The GMP is paid as part of your APS pension once you reach your GMP age.

The Scheme is responsible for paying any increases due on your GMP until you reach your GMP age. At that time the requirement for the Scheme to add increases stops for any GMP built up to 5 April 1988. The Scheme is still required to add inflationary increases - up to the first 3% a year - on any GMP built up since 5 April 1988. If you qualify for the State Pension after 6 April 2016 the Government no longer takes over responsibility for any increases due on your GMP.

If you reach State Pension Age on or after 6 April 2016 you will qualify for the 'new' State Pension. The date you’ll qualify for this could be later than age 60 (women) or age 65 (men) so there may be a period during which your GMP does not receive any increases from either the Scheme or the State.

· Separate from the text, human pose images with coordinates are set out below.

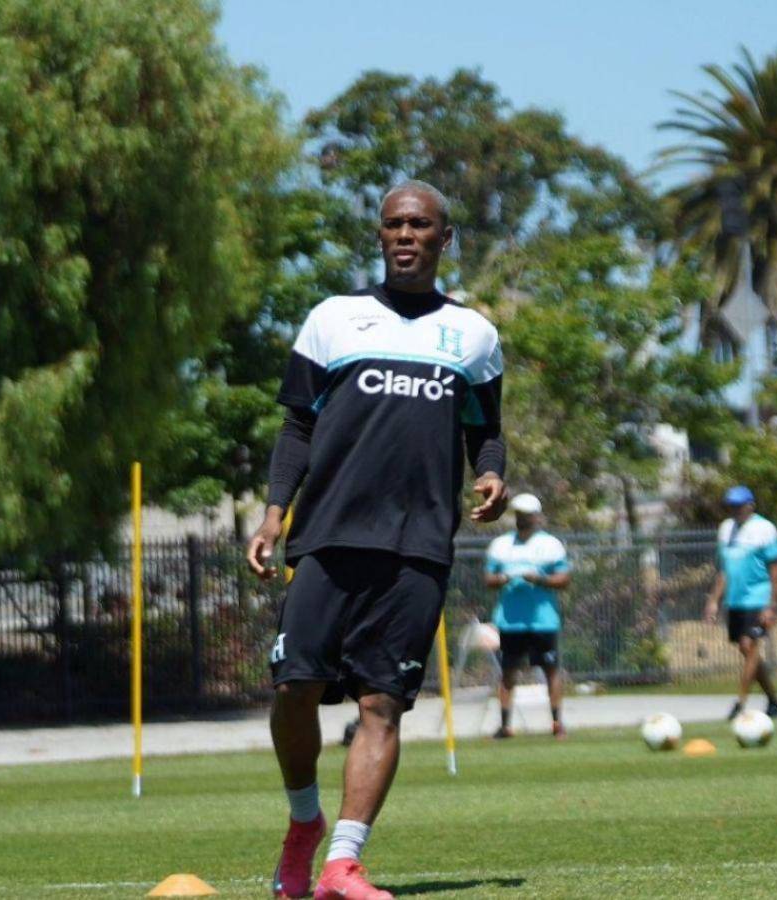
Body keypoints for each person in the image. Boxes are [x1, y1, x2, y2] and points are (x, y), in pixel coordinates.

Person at [247, 180, 507, 900]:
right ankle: (305, 822)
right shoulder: (333, 319)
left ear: (444, 238)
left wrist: (490, 474)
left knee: (382, 702)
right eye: (393, 224)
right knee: (294, 685)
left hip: (418, 543)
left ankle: (343, 863)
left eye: (420, 225)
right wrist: (274, 513)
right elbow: (298, 425)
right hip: (329, 533)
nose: (405, 235)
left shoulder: (475, 336)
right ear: (380, 234)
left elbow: (486, 429)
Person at [485, 493, 572, 740]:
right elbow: (489, 579)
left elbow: (564, 578)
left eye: (527, 514)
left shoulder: (550, 545)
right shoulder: (501, 545)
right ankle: (505, 725)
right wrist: (504, 578)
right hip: (510, 620)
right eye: (519, 514)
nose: (523, 519)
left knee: (551, 670)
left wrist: (541, 579)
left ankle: (557, 723)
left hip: (542, 620)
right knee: (508, 672)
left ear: (536, 516)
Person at [704, 485, 777, 720]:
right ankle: (774, 701)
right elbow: (724, 571)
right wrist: (713, 600)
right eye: (731, 506)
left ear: (751, 505)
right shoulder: (726, 529)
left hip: (758, 598)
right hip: (735, 600)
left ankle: (740, 702)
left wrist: (772, 604)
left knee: (750, 646)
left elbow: (776, 568)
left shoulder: (764, 528)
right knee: (745, 648)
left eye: (739, 505)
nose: (735, 510)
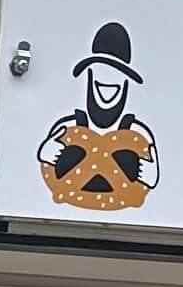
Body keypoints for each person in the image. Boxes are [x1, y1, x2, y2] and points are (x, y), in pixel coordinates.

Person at [39, 20, 160, 211]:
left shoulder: (138, 132)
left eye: (117, 73)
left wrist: (150, 176)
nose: (107, 79)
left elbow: (144, 182)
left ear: (126, 82)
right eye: (100, 70)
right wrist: (46, 155)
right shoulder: (68, 126)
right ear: (89, 75)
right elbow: (52, 170)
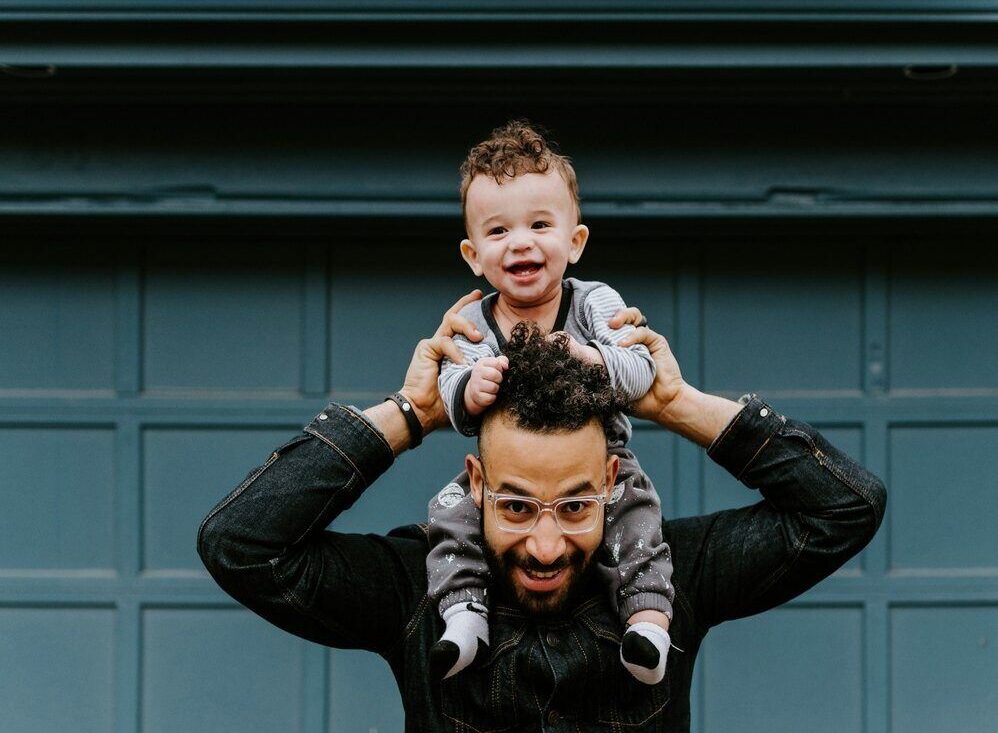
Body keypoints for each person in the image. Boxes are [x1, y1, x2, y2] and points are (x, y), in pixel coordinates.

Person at [197, 292, 887, 733]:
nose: (548, 545)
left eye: (577, 505)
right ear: (476, 483)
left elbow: (844, 507)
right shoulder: (416, 588)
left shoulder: (674, 577)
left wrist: (677, 405)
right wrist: (411, 415)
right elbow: (241, 544)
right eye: (518, 507)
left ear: (613, 480)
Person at [429, 120, 672, 685]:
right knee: (450, 514)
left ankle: (648, 621)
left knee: (638, 518)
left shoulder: (594, 303)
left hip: (600, 460)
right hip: (502, 472)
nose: (521, 241)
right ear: (472, 254)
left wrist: (593, 358)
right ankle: (464, 613)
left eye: (540, 224)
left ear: (575, 241)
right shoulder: (469, 321)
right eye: (498, 231)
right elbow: (450, 398)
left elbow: (640, 372)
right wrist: (470, 387)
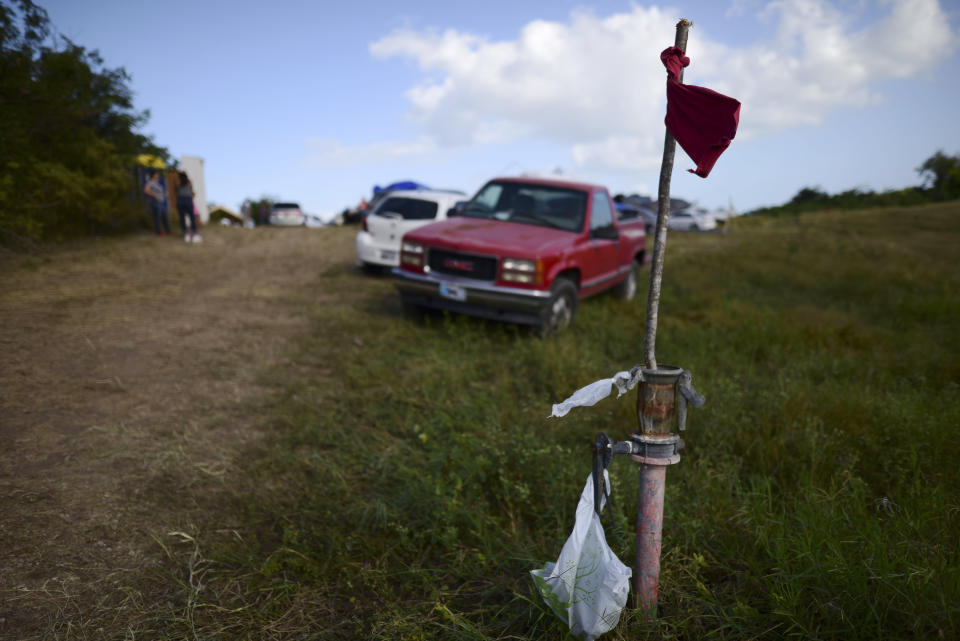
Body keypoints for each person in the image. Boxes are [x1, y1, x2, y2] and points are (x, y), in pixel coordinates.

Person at [176, 171, 200, 242]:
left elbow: (178, 188)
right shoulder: (186, 181)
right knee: (190, 216)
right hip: (186, 199)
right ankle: (192, 230)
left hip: (183, 199)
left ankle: (186, 231)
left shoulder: (182, 181)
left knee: (184, 217)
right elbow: (191, 189)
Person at [144, 171, 169, 236]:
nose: (158, 175)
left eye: (158, 174)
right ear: (153, 175)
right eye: (156, 174)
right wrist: (154, 196)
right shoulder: (150, 182)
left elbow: (159, 192)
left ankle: (168, 231)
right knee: (157, 217)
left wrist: (164, 194)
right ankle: (158, 232)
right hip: (155, 202)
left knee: (164, 216)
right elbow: (146, 190)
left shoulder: (157, 183)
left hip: (161, 201)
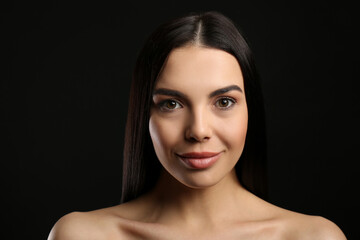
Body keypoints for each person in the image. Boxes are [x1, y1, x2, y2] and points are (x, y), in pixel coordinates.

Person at [48, 11, 347, 239]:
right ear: (144, 116)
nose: (199, 130)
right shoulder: (81, 235)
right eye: (171, 104)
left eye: (224, 102)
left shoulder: (312, 236)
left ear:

The new State Pension from April 2016 also includes the ‘triple lock’ guarantee, which promises to pay the higher of the increase in average earnings, Consumer Prices Index (CPI) or 2.5% (this is expected to be in place until at least the end of Parliament in 2020). The Government has said that the new State Pension will provide an improved overall benefit for most people, although most APS members qualifying for the New State Pension from 6 April 2016 onwards will find their State Pension will be the same amount as the Old State Pension, as the Scheme was contracted out of SERPS/S2P.